New England

Researchers Warn About Possible Heavy Tick Population This Summer

If you're itching to get outside, be warned: ticks are out, and could be in abundance this summer.

Researchers at Maine Medical Center's Vector-Borne Disease Lab have been conducting field surveys, and are finding that a healthy population of deer ticks have survived the winter.

"They are out in really good numbers this spring," said Vector Ecologist Chuck Lubelczyk. In one area in Cape Elizabeth, researchers were finding about one tick per square foot of woods.

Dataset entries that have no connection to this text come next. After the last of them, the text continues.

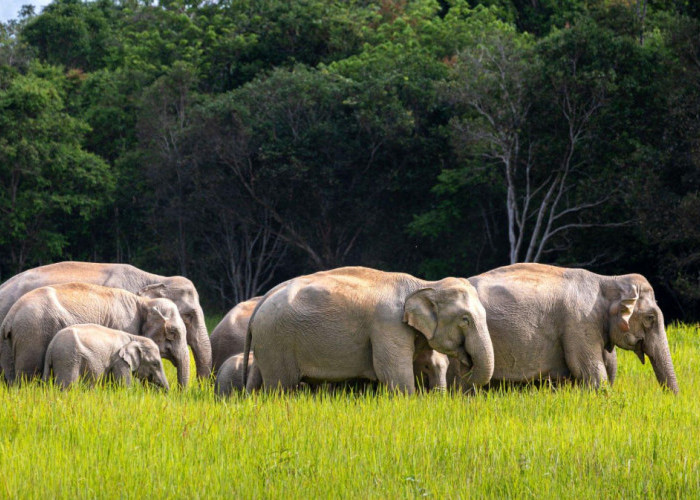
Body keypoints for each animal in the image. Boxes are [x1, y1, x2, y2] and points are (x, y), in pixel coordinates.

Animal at [42, 324, 171, 390]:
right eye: (155, 364)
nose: (166, 393)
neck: (134, 338)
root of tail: (51, 345)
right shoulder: (120, 360)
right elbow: (124, 385)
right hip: (68, 358)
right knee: (68, 385)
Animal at [243, 266, 494, 394]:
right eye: (465, 319)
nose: (467, 362)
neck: (425, 284)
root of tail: (263, 299)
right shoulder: (388, 326)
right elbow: (394, 373)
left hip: (267, 343)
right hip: (276, 341)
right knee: (280, 387)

Lubelczyk said deer ticks, which are the kind of ticks that can carry Lyme Disease, thrive in damp climates. If New England continues to have a rainy spring, the ticks could continue to increase their numbers.

He said ticks survived the winter for two reasons: first, this winter was relatively mild without a stretch of sub-zero temperatures that can kill ticks. Second, ticks can survive under a blanket of snow, which insulates them in the winter months.

In it's annual "Bug Barometer" report, the National Pest Management Association predicts a strong summer for mosquitoes and ticks in the northeast. The NPMA reports that snow melt and spring rain could create standing water, where the pests can thrive.

Researchers from Maine Medical Center say anyone spending time outdoors this spring should take precautions against ticks, and stay vigilant throughout the summer and fall.